Anthony asintió brevemente.

– Más te vale -se separó de la mesa y se dirigió hacia la puerta-. Porque si no, esta vez nadie podrá salvarte.

Se marchó.

Simon hizo una mueca y se hundió en la butaca. ¿Desde cuándo su vida era tan complicada? ¿Desde cuándo los amigos eran enemigos y los flirteos se convertían en lujuria?

¿Y qué iba a hacer con Daphne? No quería hacerle daño; en realidad, no podía soportar hacerle daño y, a pesar de todo, estaba destinado a hacérselo casándose con ella. La deseaba, suspiraba por el día que pudiera tenerla debajo de su cuerpo y pudiera penetrarla lentamente hasta que ella gritara su nombre…

Se estremeció. Esos pensamientos no podían ser buenos para la salud.

– ¿Señor?

Jeffries otra vez. Simon estaba demasiado cansado para levantar la mirada, así que se limitó a hacer un gesto con la mano.

– Quizás le gustaría retirarse a su dormitorio, señor.
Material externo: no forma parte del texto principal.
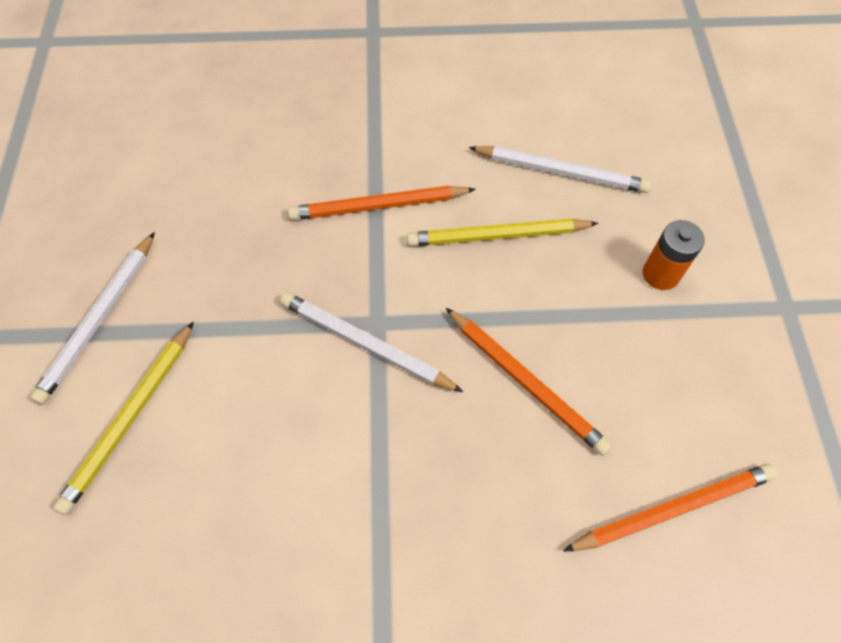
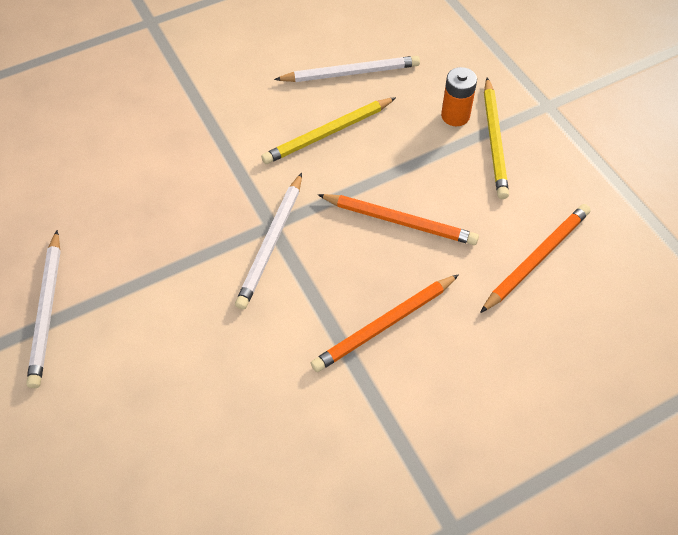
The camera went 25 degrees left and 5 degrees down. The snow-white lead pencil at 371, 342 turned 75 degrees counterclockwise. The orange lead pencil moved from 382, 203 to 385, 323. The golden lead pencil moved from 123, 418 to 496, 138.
Simon miró el reloj, pero sólo porque no tenía que mover la cabeza para hacerlo. Apenas eran las siete de la tarde. Todavía era temprano para acostarse.

– Es temprano -dijo.

– Sí -dijo el mayordomo-, pero pensaba que quizá querría descansar.

Simon cerró los ojos. Jeffries tenía razón. A lo mejor, lo que necesitaba era descansar en su colchón de plumas y sábanas de hilo. Podría irse a su habitación donde seguramente pasaría una noche sin ver a ningún Bridgerton.

En su estado, podría dormir varios días seguidos.